§ THE INPUT:

________

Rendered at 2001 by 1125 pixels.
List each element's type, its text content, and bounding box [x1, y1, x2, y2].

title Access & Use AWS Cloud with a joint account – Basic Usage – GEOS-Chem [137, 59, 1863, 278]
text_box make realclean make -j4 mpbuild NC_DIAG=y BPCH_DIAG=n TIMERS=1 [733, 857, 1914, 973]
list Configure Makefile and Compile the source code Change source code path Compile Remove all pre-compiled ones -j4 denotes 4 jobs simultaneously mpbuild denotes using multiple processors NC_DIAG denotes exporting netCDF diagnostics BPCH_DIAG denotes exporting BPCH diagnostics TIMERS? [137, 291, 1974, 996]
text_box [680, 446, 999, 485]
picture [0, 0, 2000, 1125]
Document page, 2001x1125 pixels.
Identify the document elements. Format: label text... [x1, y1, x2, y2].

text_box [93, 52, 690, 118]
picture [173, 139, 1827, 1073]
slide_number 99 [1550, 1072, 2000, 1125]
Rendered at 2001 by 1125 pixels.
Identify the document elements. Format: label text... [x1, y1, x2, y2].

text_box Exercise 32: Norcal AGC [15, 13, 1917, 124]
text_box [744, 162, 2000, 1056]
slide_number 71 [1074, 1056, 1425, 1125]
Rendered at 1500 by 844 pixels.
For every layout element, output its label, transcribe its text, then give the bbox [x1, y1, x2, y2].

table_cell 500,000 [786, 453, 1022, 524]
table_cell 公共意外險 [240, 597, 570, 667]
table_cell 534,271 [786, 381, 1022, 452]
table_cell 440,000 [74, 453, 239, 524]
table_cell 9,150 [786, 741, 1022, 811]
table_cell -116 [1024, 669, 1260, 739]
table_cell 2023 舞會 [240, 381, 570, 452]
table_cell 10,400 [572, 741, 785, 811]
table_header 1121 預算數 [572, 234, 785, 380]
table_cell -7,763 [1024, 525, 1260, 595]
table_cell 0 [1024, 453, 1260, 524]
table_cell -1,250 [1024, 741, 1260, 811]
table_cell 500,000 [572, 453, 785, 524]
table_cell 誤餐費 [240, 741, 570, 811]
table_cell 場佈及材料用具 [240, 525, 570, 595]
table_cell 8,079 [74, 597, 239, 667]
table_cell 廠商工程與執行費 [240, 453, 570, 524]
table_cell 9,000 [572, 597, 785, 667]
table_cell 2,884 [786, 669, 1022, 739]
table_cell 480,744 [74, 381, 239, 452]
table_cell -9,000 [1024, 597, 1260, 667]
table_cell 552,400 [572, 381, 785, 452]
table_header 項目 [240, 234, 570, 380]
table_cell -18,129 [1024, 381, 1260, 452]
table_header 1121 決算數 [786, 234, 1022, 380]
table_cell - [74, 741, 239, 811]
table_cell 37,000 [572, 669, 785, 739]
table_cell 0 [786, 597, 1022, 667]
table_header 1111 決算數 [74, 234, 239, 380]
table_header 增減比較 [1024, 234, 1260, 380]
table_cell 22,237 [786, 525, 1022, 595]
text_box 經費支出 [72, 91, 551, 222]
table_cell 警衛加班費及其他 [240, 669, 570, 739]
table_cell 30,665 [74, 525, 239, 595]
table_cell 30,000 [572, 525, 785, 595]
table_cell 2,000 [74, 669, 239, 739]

________

§ PROBLEM DETAILS: Copy out the whole listing, word for word.

§ OUTPUT OF THE EXERCISE:
Rendered at 2001 by 1125 pixels.
List each element's type, its text content, and bounding box [x1, y1, x2, y2].

title Access & Use AWS Cloud with a joint account – Basic Usage – GEOS-Chem [137, 59, 1863, 278]
text_box make realclean make -j4 mpbuild NC_DIAG=y BPCH_DIAG=n TIMERS=1 [733, 857, 1914, 973]
list Configure Makefile and Compile the source code Change source code path Compile Remove all pre-compiled ones -j4 denotes 4 jobs simultaneously mpbuild denotes using multiple processors NC_DIAG denotes exporting netCDF diagnostics BPCH_DIAG denotes exporting BPCH diagnostics TIMERS? [137, 291, 1974, 996]
text_box [680, 446, 999, 485]
picture [0, 0, 2000, 1125]
Document page, 2001x1125 pixels.
Identify the document elements. Format: label text... [x1, y1, x2, y2].

text_box [93, 52, 690, 118]
picture [173, 139, 1827, 1073]
slide_number 99 [1550, 1072, 2000, 1125]
Rendered at 2001 by 1125 pixels.
Identify the document elements. Format: label text... [x1, y1, x2, y2].

text_box Exercise 32: Norcal AGC [15, 13, 1917, 124]
text_box [744, 162, 2000, 1056]
slide_number 71 [1074, 1056, 1425, 1125]
Rendered at 1500 by 844 pixels.
For every layout element, output its label, transcribe its text, then give the bbox [x1, y1, x2, y2].

table_cell 500,000 [786, 453, 1022, 524]
table_cell 公共意外險 [240, 597, 570, 667]
table_cell 534,271 [786, 381, 1022, 452]
table_cell 440,000 [74, 453, 239, 524]
table_cell 9,150 [786, 741, 1022, 811]
table_cell -116 [1024, 669, 1260, 739]
table_cell 2023 舞會 [240, 381, 570, 452]
table_cell 10,400 [572, 741, 785, 811]
table_header 1121 預算數 [572, 234, 785, 380]
table_cell -7,763 [1024, 525, 1260, 595]
table_cell 0 [1024, 453, 1260, 524]
table_cell -1,250 [1024, 741, 1260, 811]
table_cell 500,000 [572, 453, 785, 524]
table_cell 誤餐費 [240, 741, 570, 811]
table_cell 場佈及材料用具 [240, 525, 570, 595]
table_cell 8,079 [74, 597, 239, 667]
table_cell 廠商工程與執行費 [240, 453, 570, 524]
table_cell 9,000 [572, 597, 785, 667]
table_cell 2,884 [786, 669, 1022, 739]
table_cell 480,744 [74, 381, 239, 452]
table_cell -9,000 [1024, 597, 1260, 667]
table_cell 552,400 [572, 381, 785, 452]
table_header 項目 [240, 234, 570, 380]
table_cell -18,129 [1024, 381, 1260, 452]
table_header 1121 決算數 [786, 234, 1022, 380]
table_cell - [74, 741, 239, 811]
table_cell 37,000 [572, 669, 785, 739]
table_cell 0 [786, 597, 1022, 667]
table_header 1111 決算數 [74, 234, 239, 380]
table_header 增減比較 [1024, 234, 1260, 380]
table_cell 22,237 [786, 525, 1022, 595]
text_box 經費支出 [72, 91, 551, 222]
table_cell 警衛加班費及其他 [240, 669, 570, 739]
table_cell 30,665 [74, 525, 239, 595]
table_cell 30,000 [572, 525, 785, 595]
table_cell 2,000 [74, 669, 239, 739]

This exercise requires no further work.